Update the items below by changing every "scientific name" to "species" and keeping every other line the same. Leave the pictures out of your version.

++++++++++

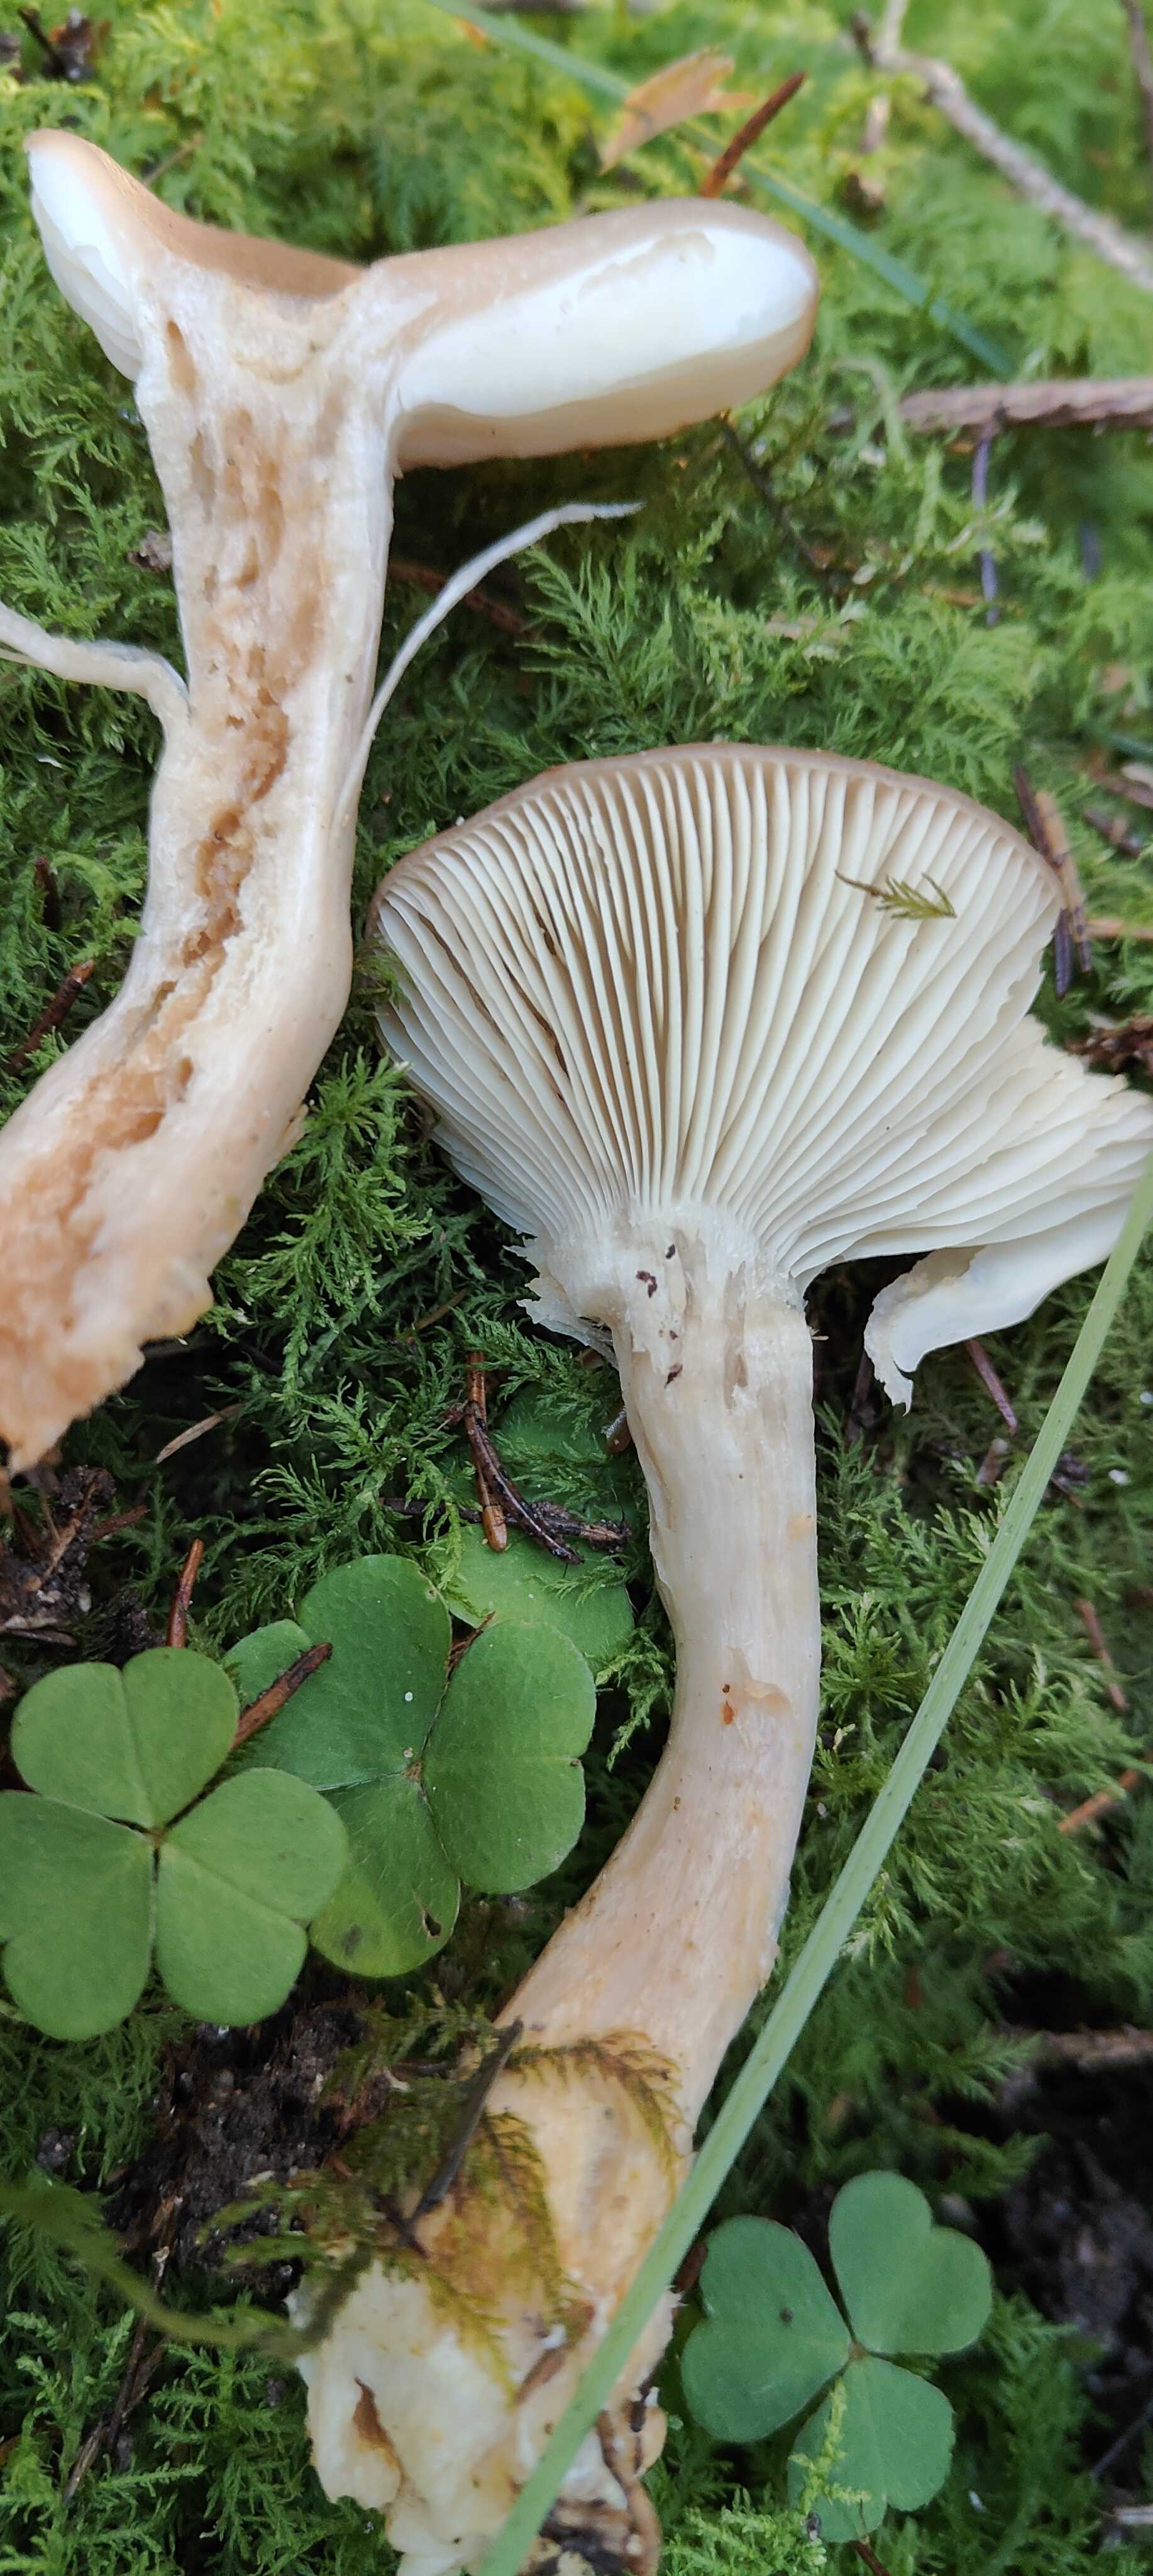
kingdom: Fungi
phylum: Basidiomycota
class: Agaricomycetes
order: Agaricales
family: Lyophyllaceae
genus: Lyophyllum
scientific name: Lyophyllum decastes
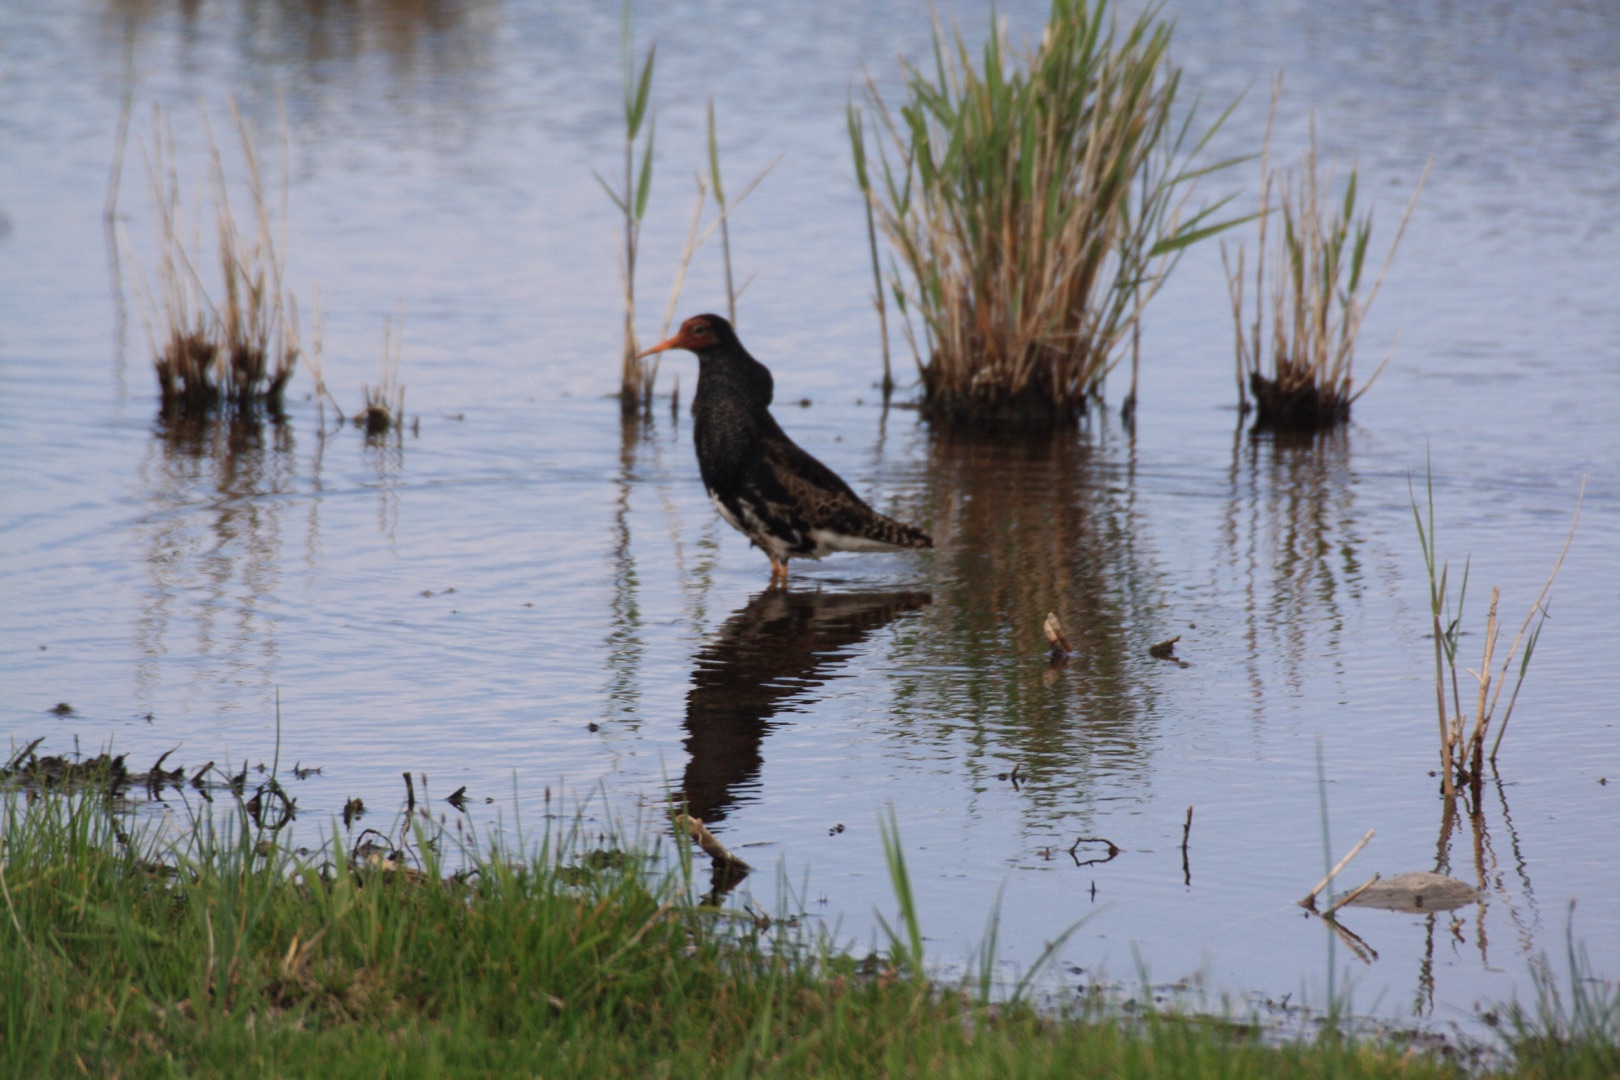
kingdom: Animalia
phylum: Chordata
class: Aves
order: Charadriiformes
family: Scolopacidae
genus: Calidris
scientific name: Calidris pugnax
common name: Brushane
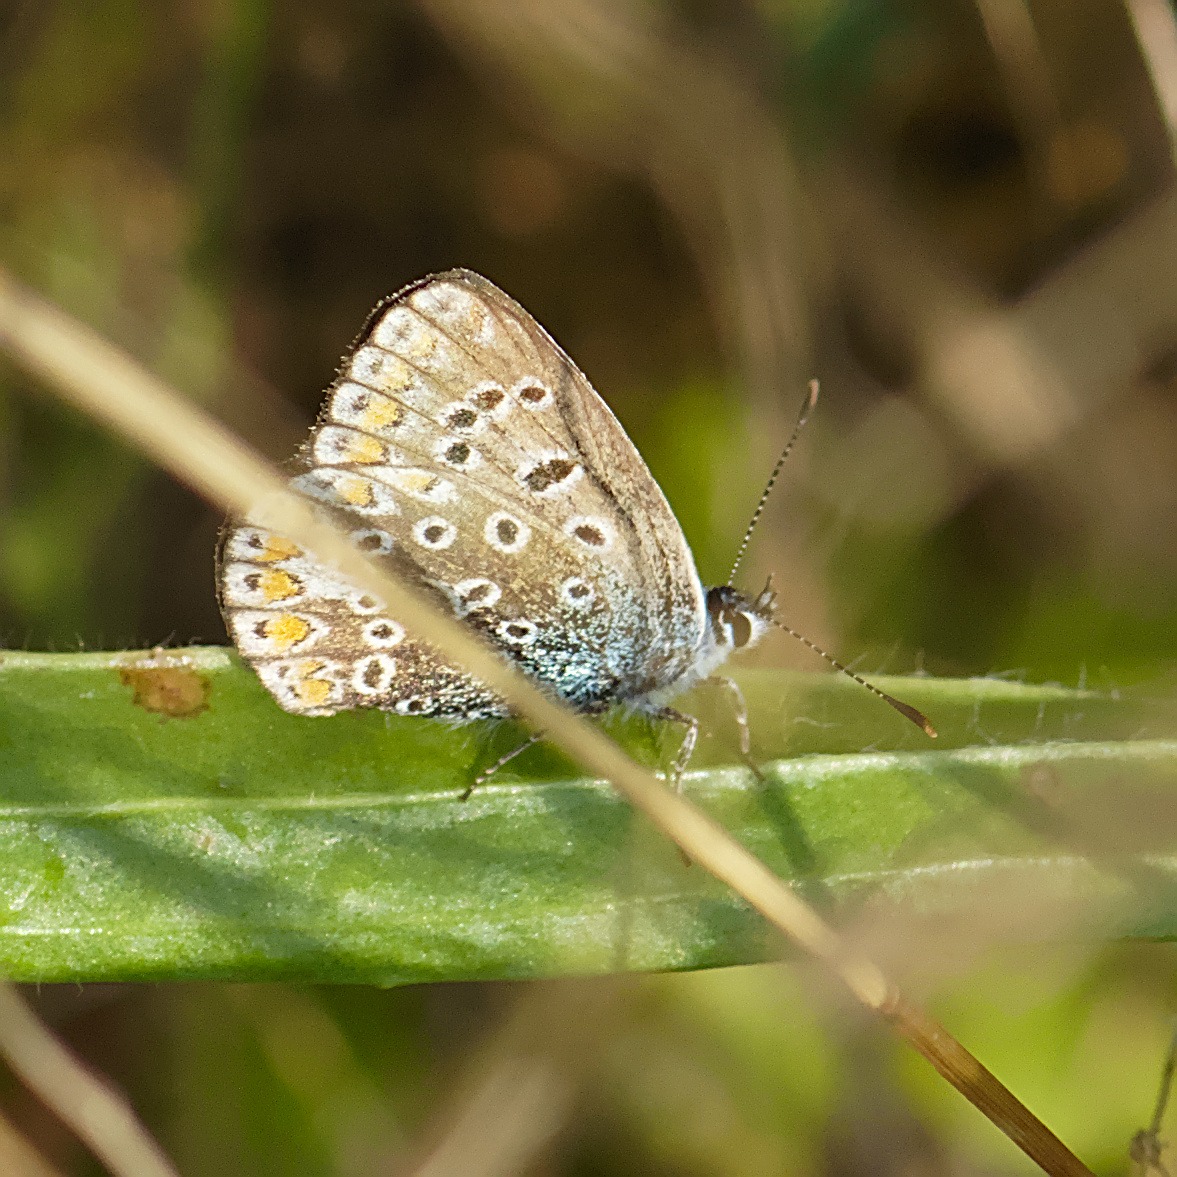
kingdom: Animalia
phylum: Arthropoda
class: Insecta
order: Lepidoptera
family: Lycaenidae
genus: Polyommatus
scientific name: Polyommatus icarus
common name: Almindelig blåfugl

++++++++++

§ **ANSWER TO THIS PROBLEM**:
kingdom: Fungi
phylum: Basidiomycota
class: Agaricomycetes
order: Agaricales
family: Lyophyllaceae
genus: Lyophyllum
species: Lyophyllum decastes
kingdom: Animalia
phylum: Chordata
class: Aves
order: Charadriiformes
family: Scolopacidae
genus: Calidris
species: Calidris pugnax
common name: Brushane
kingdom: Animalia
phylum: Arthropoda
class: Insecta
order: Lepidoptera
family: Lycaenidae
genus: Polyommatus
species: Polyommatus icarus
common name: Almindelig blåfugl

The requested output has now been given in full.